Oh, you mean _REALLY_ SEXXXXXY?
on 02.02.09
The practice of ostentatiously declaring one's love for, and ostentatiously consuming in quantity, bacon, is, EQUALLY, like that of straight girls kissing each other in bars, except without an obvious application specifically regarding attracting members of the opposite sex.
Everyone to whom I've suggested this, almost without exception, has assented after only a moment's thought, which suggests to me that I have articulated a great but unrecognized Truth of the Age. Note that in each case the parties to the action orient themselves against a largely fictive (in the relevant milieu, at least) Puritanism and correspondingly with a largely fictive hedonism; that there is basically no risk for the parties involved (because, again, their actions only purport to go against mainstream acceptability); that it is highly conventionalized and, therefore, basically phatic (no one could get like kudos for lauding pork belly, which is, unsurprisingly, just as fatty, or even other cured pork products—though I suppose that upscale people can also get some cred for going nuts over guanciale, as long as they say, or know their auditors know, that it is bacon made from jowls); that each is aligned with an annoying ethos of wish-fulfillment[1]; and indeed that each is basically annoying and tacky.

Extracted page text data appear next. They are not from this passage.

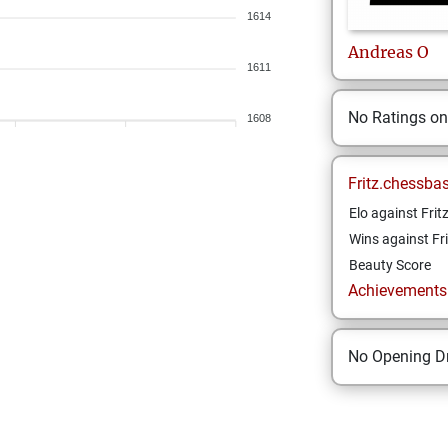
1614
Andreas
O
1611
No Ratings o
1608
Fritz.chessba
Elo against Frit
Wins against Fri
Beauty Score
Achievements a
No Opening Dr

[1] The bacon case fits with the general apotheosis of childish things. This XKCD is telling, I mean, more than because known idolator of opting out of adult responsibility, and owner of a fucking ball pit, R. Muttroe has contributed to the ostentatious bacon trend. As we see from the fact that the "narrative I" had to someday realize that he could make himself bacon, bacon had up to that point been regarded as something which is provided—I don't think I need to say, by one's parents, of a weekend—such that we can conjecture that by making himself bacon, he is, in an act of self-infantilization and world-evasion, both sucking and giving suck. Pancetta just doesn't play that role. The girls-making-out case is left as an exercise for the reader.
The Gun On The Mantlepiece
on 02.01.09
Around two years ago I started blogging here, and put up an "About LizardBreath" page. And I've blogged about most of the things mentioned; lawyering, liberal politics, the labor movement, my kids, not golf. But there's been a glaring omission, mostly because it's the most cripplingly dull topic imaginable. (Ten points to anyone who guesses the topic of the post before clicking on 'read more'.)
Crochet.
I just finished a couple of doilies, and after starching them and pinning them to a board to dry flat, I thought to myself, "Self, on some level, this is almost as engrossing as swimming, although probably with a smaller constituency among the readers."
And another
The main problem with this as a hobby, is that I don't actually have a burning need for doilies. Luckily, producing them is difficult and time-consuming, so I don't have too many to dispose of.
Fascinated questions about thread crochet welcomed in comments.